팔각기둥형 가두리 시스템의 수중 안정성 분석

  • Yang, Yong-Su (Fisheries System Engineering Division, National Fisheries Research & Development Institute) ;
  • Park, Seong-Wook (Fisheries System Engineering Division, National Fisheries Research & Development Institute) ;
  • Lee, Kyounghoon (Fisheries System Engineering Division, National Fisheries Research & Development Institute) ;
  • Lee, Dong-Gil (Fisheries System Engineering Division, National Fisheries Research & Development Institute) ;
  • Jeong, Seong-Jae (Fisheries System Engineering Division, National Fisheries Research & Development Institute) ;
  • Bae, Jaehyun (Aquaculture Industry Division, East Sea Fisheries Research Institute)
  • 양용수 (국립수산과학원 시스템공학과) ;
  • 박성욱 (국립수산과학원 시스템공학과) ;
  • 이경훈 (국립수산과학원 시스템공학과) ;
  • 이동길 (국립수산과학원 시스템공학과) ;
  • 정성재 (국립수산과학원 시스템공학과) ;
  • 배재현 (동해수산연구소 해역산업과)

SET PROBLEM 1:
For the author list above, decide whether each statement agrees with it, answering yes or no and quoting the words that settle it: (a) Park, Seong-Wook is with the Fisheries System Engineering Division; (b) Bae, Jaehyun is with the Fisheries System Engineering Division; (c) Lee, Dong-Gil is with the East Sea Fisheries Research Institute.

EXCERPTED DATA:
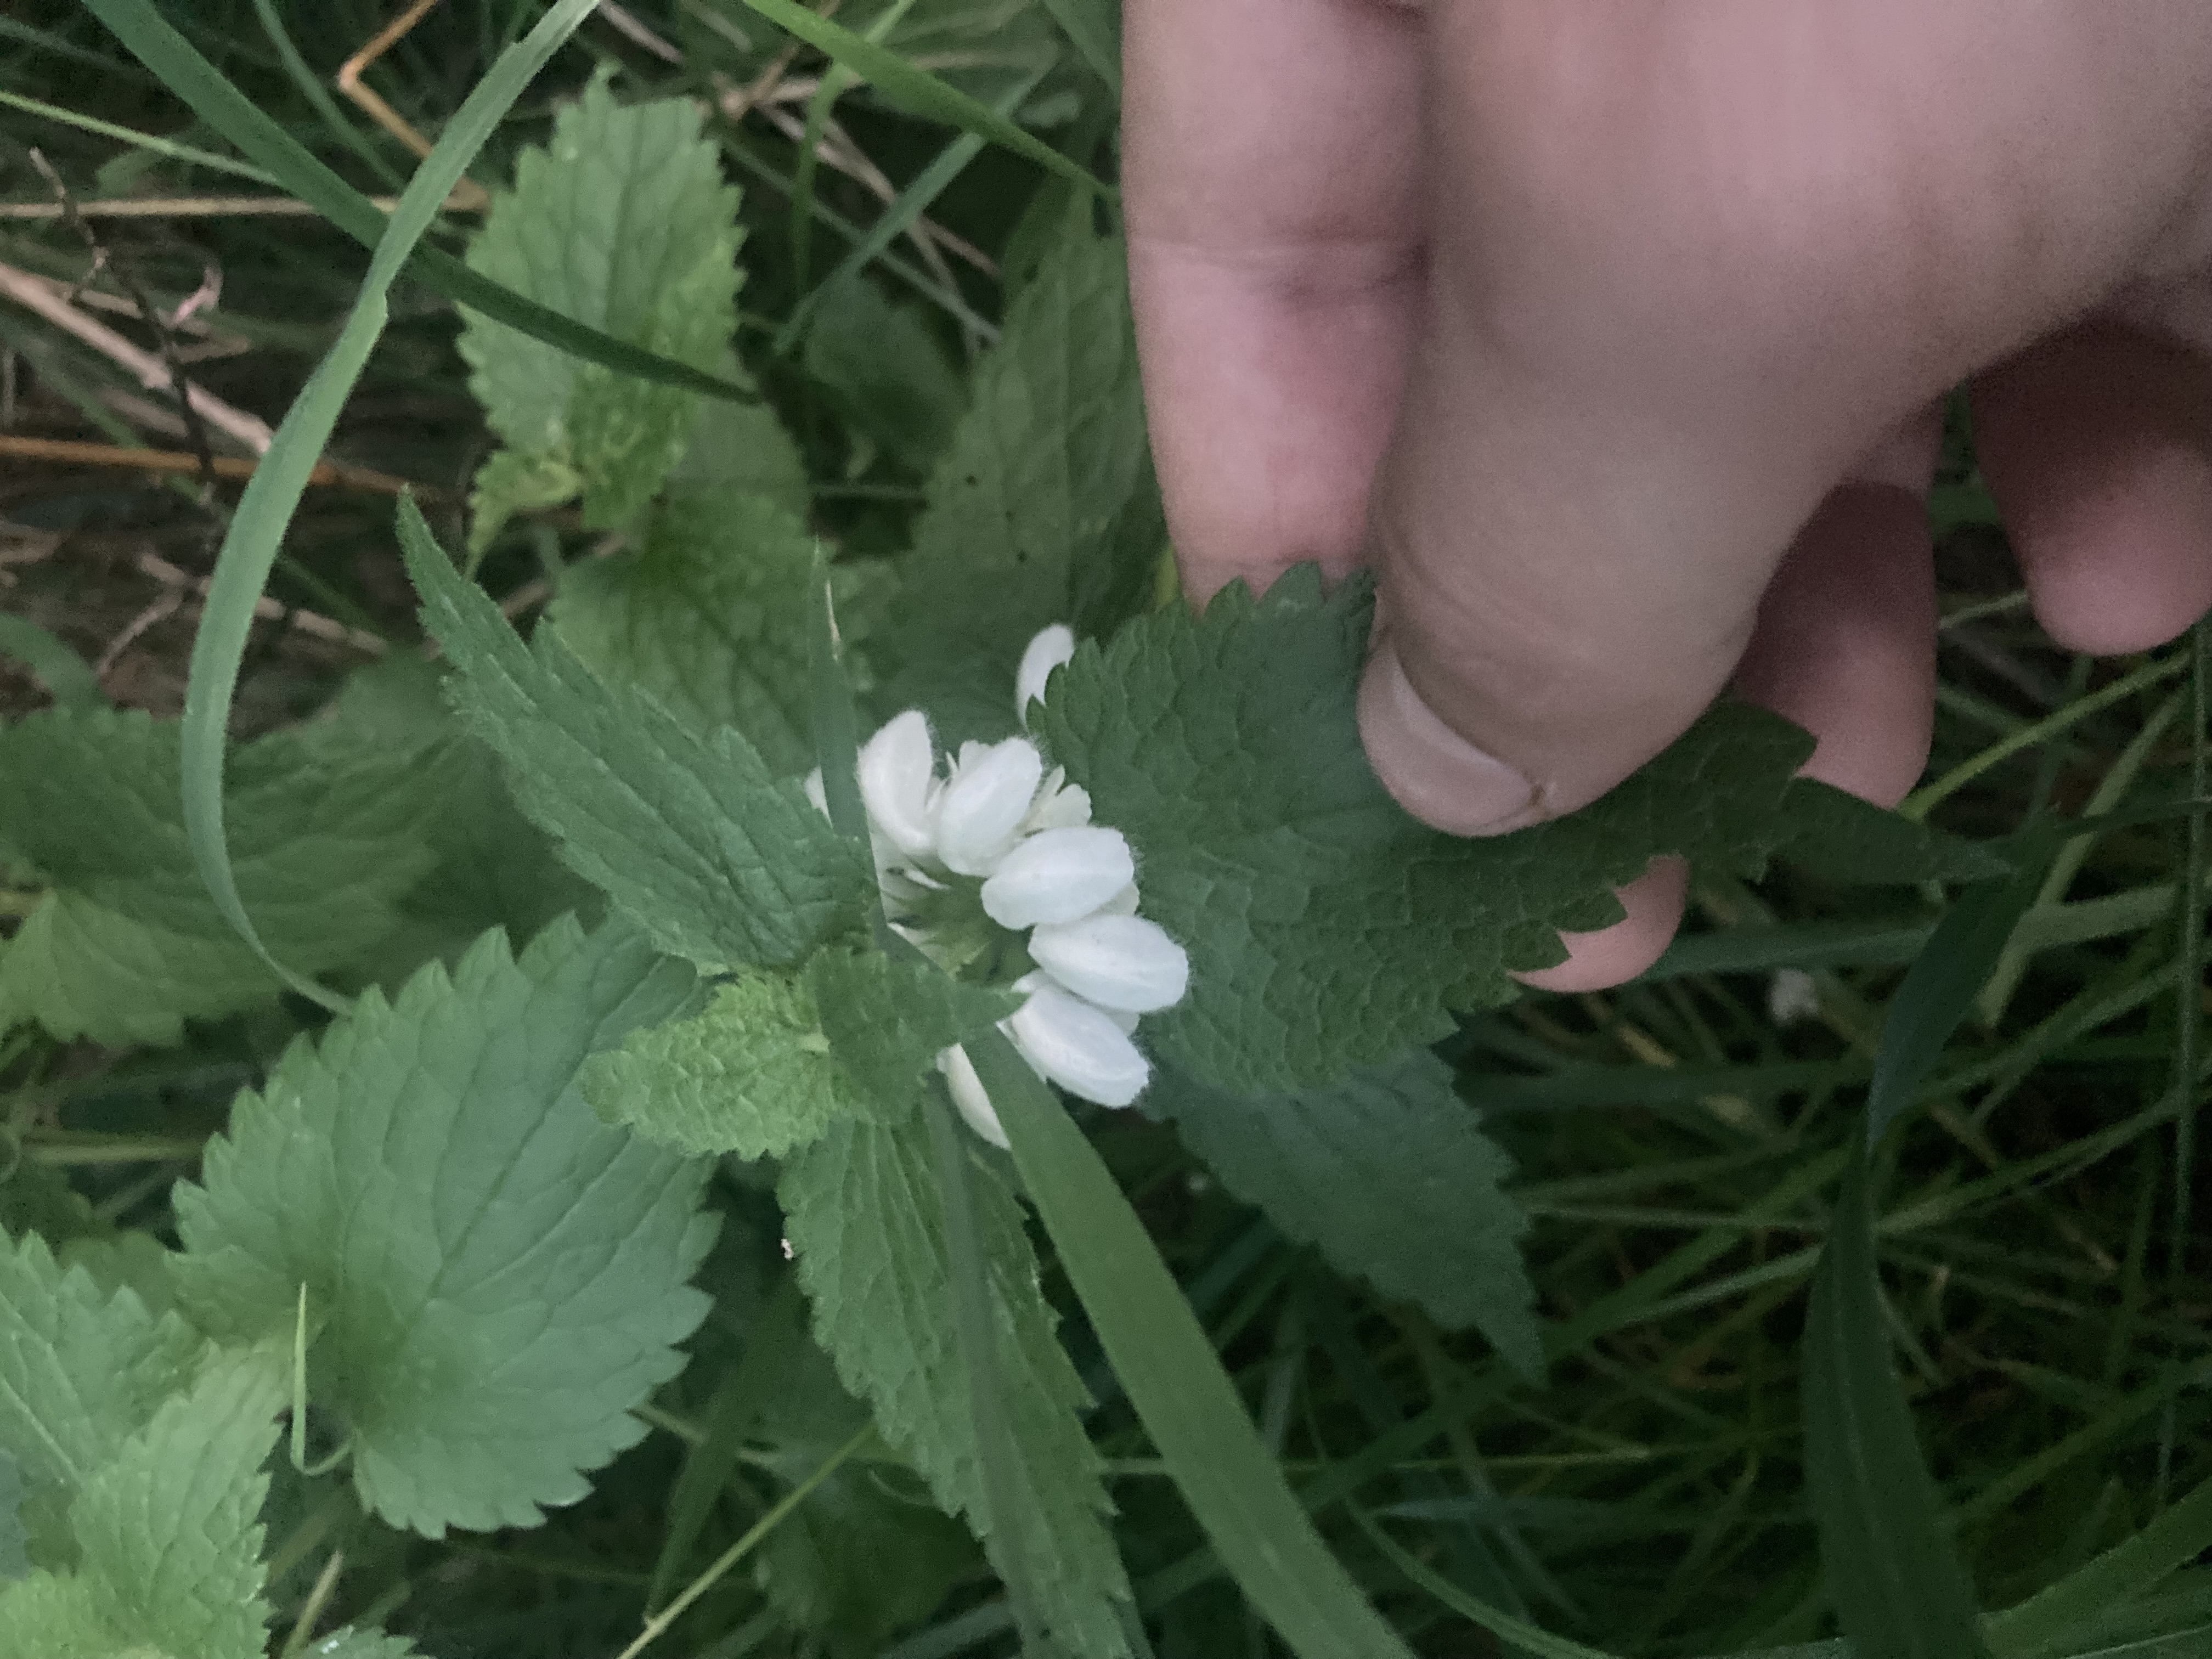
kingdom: Plantae
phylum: Tracheophyta
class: Magnoliopsida
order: Lamiales
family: Lamiaceae
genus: Lamium
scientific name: Lamium album
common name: Døvnælde
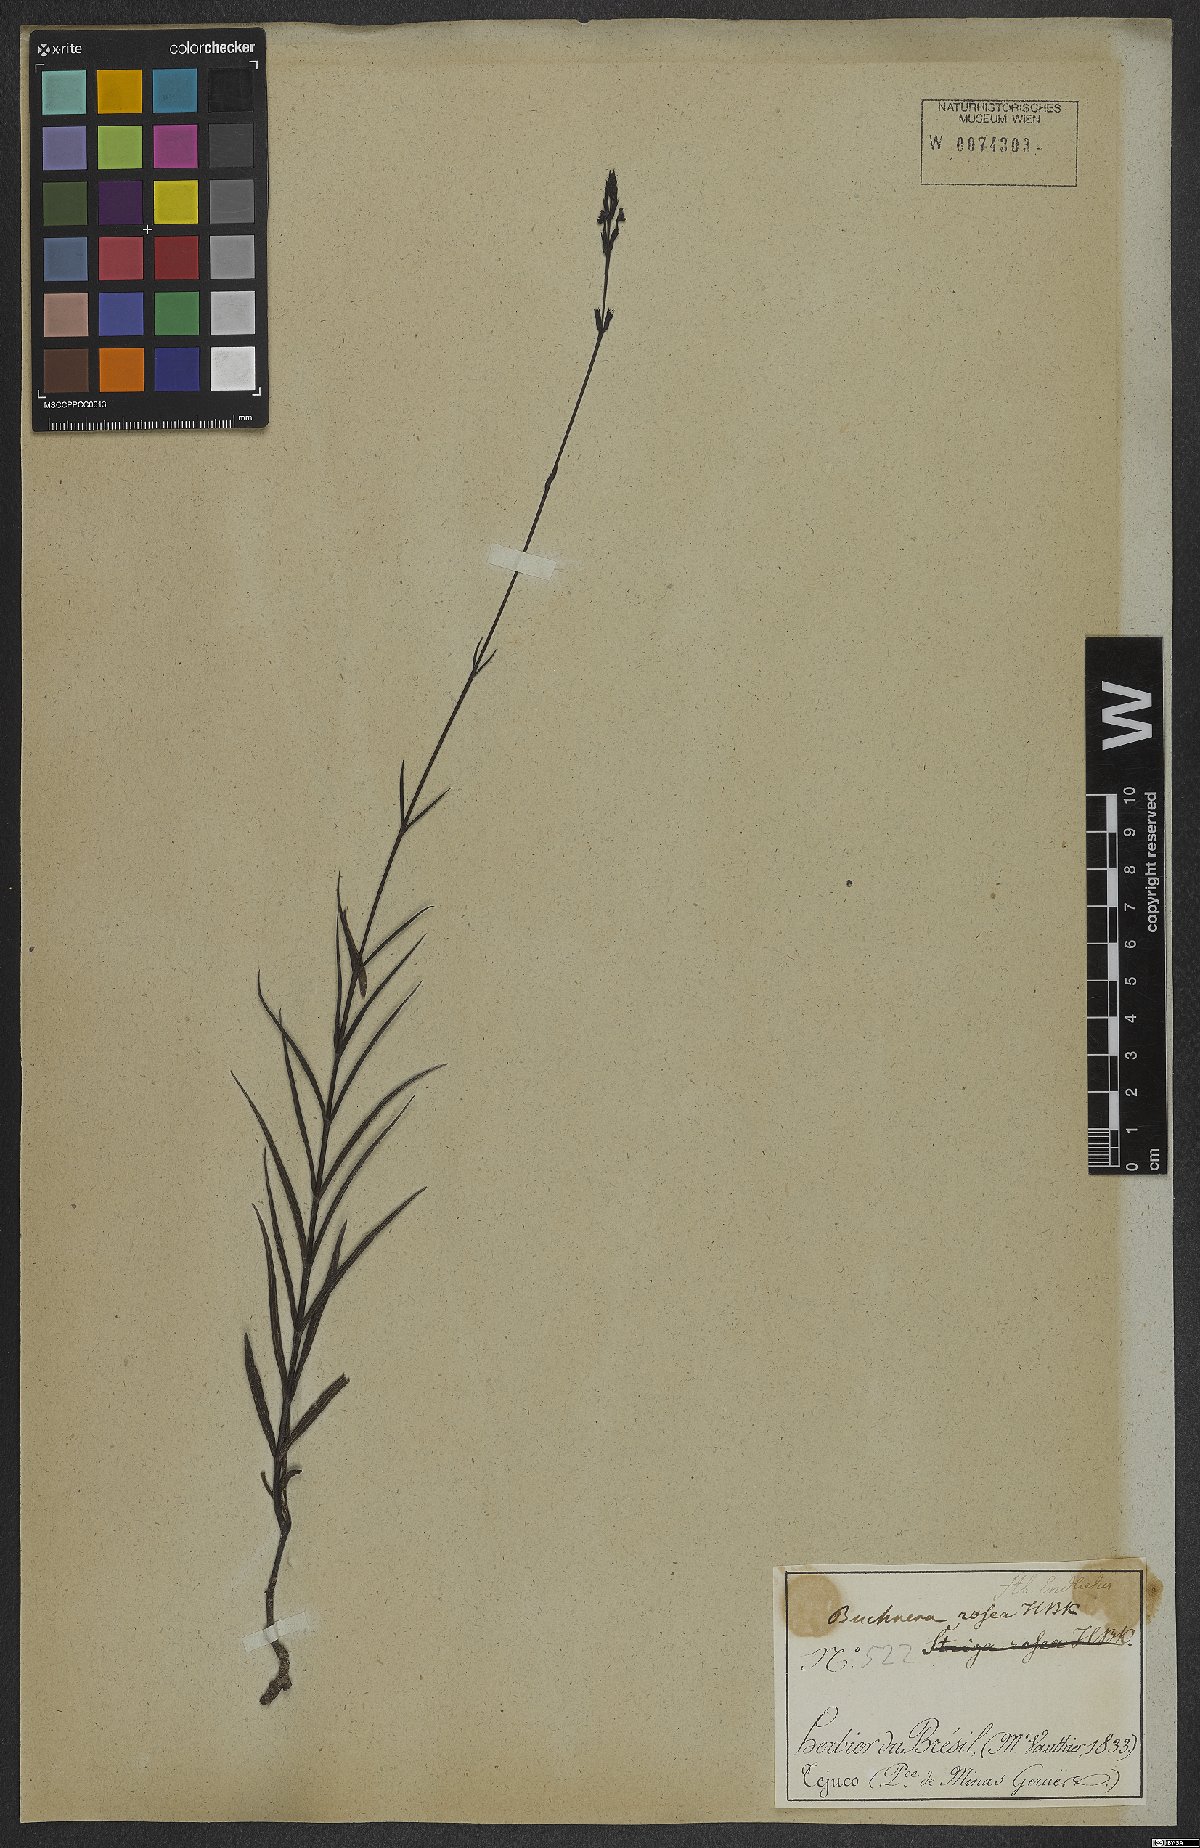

SET PROBLEM 2:
Please copy everything in the records from the line containing "phylum: Tracheophyta" down to the end of the records, both ends included. Leave the pictures out of your answer.

ANSWER 1:
(a) Yes: "Park, Seong-Wook (Fisheries System Engineering Division, National Fisheries Research & Development Institute)"
(b) No: "Bae, Jaehyun (Aquaculture Industry Division, East Sea Fisheries Research Institute)"
(c) No: "Lee, Dong-Gil (Fisheries System Engineering Division, National Fisheries Research & Development Institute)"

ANSWER 2:
phylum: Tracheophyta
class: Magnoliopsida
order: Lamiales
family: Lamiaceae
genus: Lamium
scientific name: Lamium album
common name: Døvnælde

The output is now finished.